In the event there are configuration changes to the same element within any given replication window (for example, custom.list changes at both sides) then Gravity Sync will attempt to determine (based on timestamps) on what side the last changed happened, in which case the latest changes will be considered authoritative and overwrite the other side. Gravity Sync does not merge the contents of the files when these replication events happen, it simply overwrites the file on the other side.

However there may be times when you want to force the movement of Pi-hole configurations in either direction. You can do this with specific push or pull commands.
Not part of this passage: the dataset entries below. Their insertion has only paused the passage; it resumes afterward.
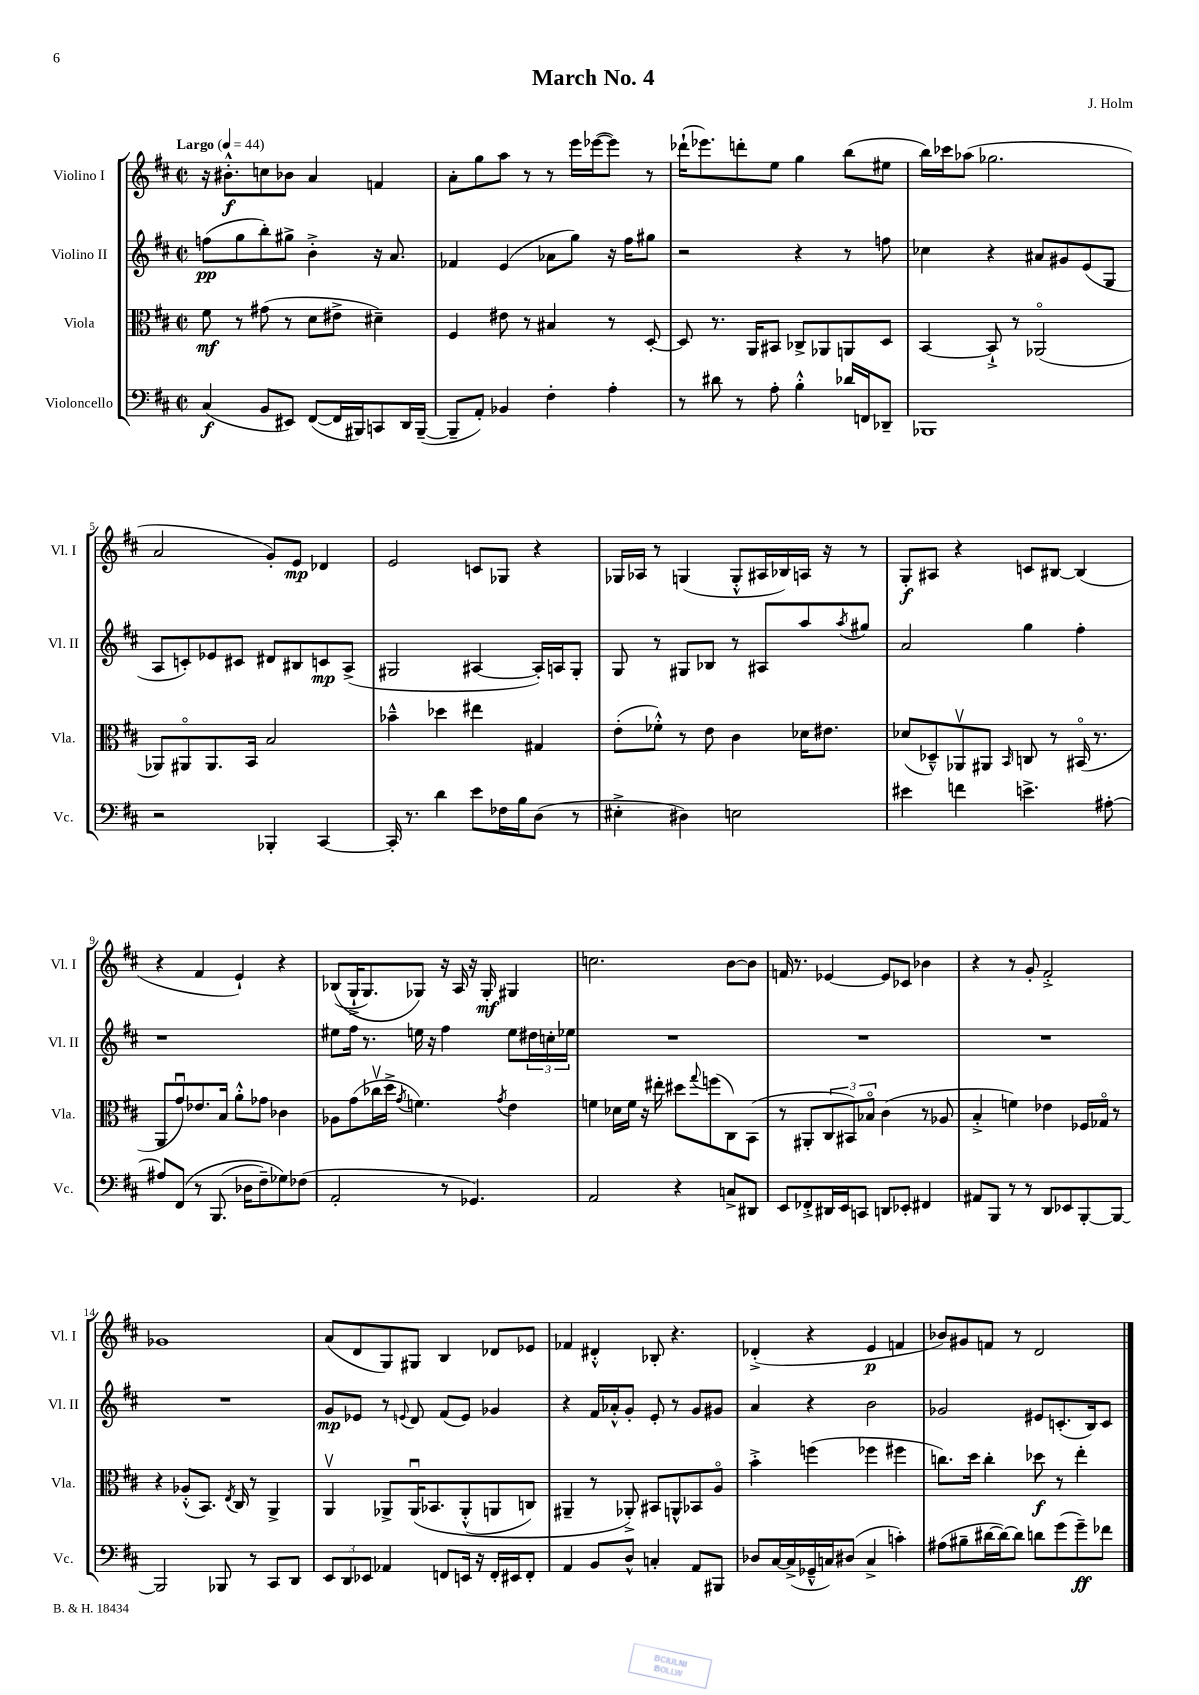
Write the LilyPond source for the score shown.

\header { title = "March No. 4" composer = "J. Holm" }
<<
\new StaffGroup <<
\new Staff = "s0" \with { instrumentName = "Violino I" shortInstrumentName = "Vl. I" } {
    \clef treble \key d \major \defaultTimeSignature \time 2/2 \tempo "Largo" 4 = 44
    r16 bis'8.-.-^\f c''8 bes'8 a'4 f'4 |
    a'8-. g''8 a''8 r8 r8 e'''16 ees'''16~( ees'''8) r8 |
    des'''16-!( ees'''8.) d'''8-. e''8 g''4 b''8( eis''8 |
    b''16) ces'''16 aes''8( ges''2. |
    a'2 g'8-.) e'8\mp des'4 |
    e'2 c'8 ges8 r4 |
    ges16 aes16 r8 g4( g8-.-^ ais16 bes16) a16 r16 r8 |
    g8-.\f ais8 r4 c'8 bis8~ bis4( |
    r4 fis'4 e'4-!) r4 |
    bes8(\( g16-!-> g8.) ges8\) r16 a16 r16 ges16-.\mf gis4 |
    c''2. b'8~ b'8 |
    f'16 r8. ees'4~ ees'8 ces'8 bes'4 |
    r4 r8 g'8-. fis'2-.-> |
    ges'1 |
    a'8( d'8 g8) gis8 b4 des'8 ees'8 |
    fes'4 dis'4-.-^ bes8-. r4. |
    des'4-.->( r4 e'4\p f'4 |
    bes'8) gis'8 f'8 r8 d'2 \bar "|." |
}
\new Staff = "s1" \with { instrumentName = "Violino II" shortInstrumentName = "Vl. II" } {
    \clef treble \key d \major \defaultTimeSignature \time 2/2
    f''8\pp( g''8 b''8-.) gis''8-> b'4-.-> r16 a'8. |
    fes'4 e'4( aes'8 g''8) r16 fis''16 gis''8 |
    r2 r4 r8 f''8 |
    ces''4 r4 ais'8 gis'8 e'8( g8 |
    a8 c'8-.) ees'8 cis'8 dis'8 bis8 c'8\mp a8->( |
    gis2 ais4~ ais16-.) a16 gis8-. |
    g8 r8 gis8 bes8 r8 ais8 a''8 \acciaccatura { a''8 } gis''8 |
    a'2 g''4 fis''4-. |
    r1 |
    eis''8 fis''16 r8. e''16 r16 fis''4 e''8 \tuplet 3/2 { dis''16 c''16-. ees''16 } |
    R1 |
    R1 |
    R1 |
    R1 |
    g'8\mp ees'8 r8 \appoggiatura { e'8 } d'8 fis'8( e'8) ges'4 |
    r4 fis'16 aes'16-.-^ g'8-. e'8-. r8 g'8 gis'8 |
    a'4 r4 b'2 |
    ges'2 eis'8 c'8.-.( b16) c'8 \bar "|." |
}
\new Staff = "s2" \with { instrumentName = "Viola" shortInstrumentName = "Vla." } {
    \clef alto \key d \major \defaultTimeSignature \time 2/2
    fis'8\mf r8 gis'8( r8 d'8 eis'8-> dis'4--) |
    fis4 eis'8 r8 bis4 r8 d8~-. |
    d8 r8. a,16 bis,8 ces8-> aes,8 a,8 d8 |
    b,4~ b,8-!-> r8 aes,2\flageolet( |
    aes,8) ais,8\flageolet ais,8. b,16 b2 |
    bes'4---^ des''4 eis''4 gis4 |
    e'8-.( fes'8-.-^) r8 e'8 cis'4 des'16 eis'8. |
    des'8( des8---^) aes,8\upbow ais,8 \grace { b,16 } c8 r8 bis,16\flageolet( r8. |
    a,8 g'8\downbow) ees'8. b16 a'8-.-^ ges'8 ces'4 |
    aes8 g'8( ces''16\upbow d''16-> \acciaccatura { g'8 } f'4.) \acciaccatura { g'8 } e'4 |
    f'4 des'16 f'16 r16 eis''16-. dis''8 \appoggiatura { g''8 } f''8( cis8) b,8( |
    r8 ais,8-. \tuplet 3/2 { cis8 bis,8) bes8\flageolet } cis'4( r8 aes8 |
    b4-.-> f'4) ees'4 fes16 ges16\flageolet r8 |
    r4 aes8-.-^( b,8.) \acciaccatura { e8 } cis16 r8 a,4-> |
    a,4\upbow aes,8-> aes,16\downbow\( bes,8. aes,8-.-^( a,8 c8) |
    ais,4-- r8 aes,8-.->\) bis,8 a,8-^ bes,8 a8\flageolet |
    b'4-.-> f''4( fes''4 fis''4 |
    c''8.) d''16 c''4-. des''8\f r8 e''4-. \bar "|." |
}
\new Staff = "s3" \with { instrumentName = "Violoncello" shortInstrumentName = "Vc." } {
    \clef bass \key d \major \defaultTimeSignature \time 2/2
    cis4\f( b,8 eis,8) fis,8~( fis,16 bis,,16) c,8 d,16 bis,,16~--( |
    bis,,8-- a,8-.) bes,4 fis4-. a4-. |
    r8 dis'8 r8 a8-. b4-.-^ des'16 f,16 des,8-- |
    bes,,1 |
    r2 bes,,4-. cis,4~ |
    cis,16-. r8. d'4 e'8 fes16 b16 d8( r8 |
    eis4-.-> dis4) e2 |
    eis'4 f'4 e'4.-> ais8~-. |
    ais8 fis,8\( r8 b,,8.( des16 fis8--) ges8\) fes8( |
    a,2-. r8 ges,4.) |
    a,2 r4 c8-> dis,8 |
    e,8 fes,8-.-> dis,16 e,16 c,8 d,8 ees,8-. fis,4 |
    ais,8 b,,8 r8 r8 d,8 ees,8 b,,8~-. b,,8~ |
    b,,2 bes,,8 r8 cis,8 d,8 |
    \tuplet 3/2 { e,8 d,8 ees,8 } aes,4 f,8 e,16 r16 f,16-. eis,16 f,8-. |
    a,4 b,8 d8-^ c4-. a,8 bis,,8 |
    des8 cis16~ cis16->( ges,16---^ c16) dis8( c4-> c'4-.) |
    ais8( bis8-- dis'16~ dis'16~) dis'8 d'8 g'8( g'8--\ff) fes'8 \bar "|." |
}
>>
>>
  • gravity-sync pull will force changes from the remote Pi-hole, to the local Pi-hole.
  • gravity-sync push will force changes from the local Pi-hole, to the remote Pi-hole.

When should you push, or when you should pull?

  • You are doing a fresh Pi-hole deployment, and you want to make sure that you don't push an empty or temporary copy of your database to the existing Pi-hole system.
  • One of your Pi-hole has offline for an extended period of time and there are changes from the active instance that you want to force back.
  • You know that in your environment you will never make changes to the configuration of one Pi-hole, perhaps in environments where the secondary is an HA pair behind a load balancer or another virtual IP address provider like keepalived, or in a different network (VPN).
  • Your remote Pi-hole is actually in a public cloud provider, and the network requirements are such that pulling data to the secondary are more complicated than pushing them to a device with a dedicated IP address.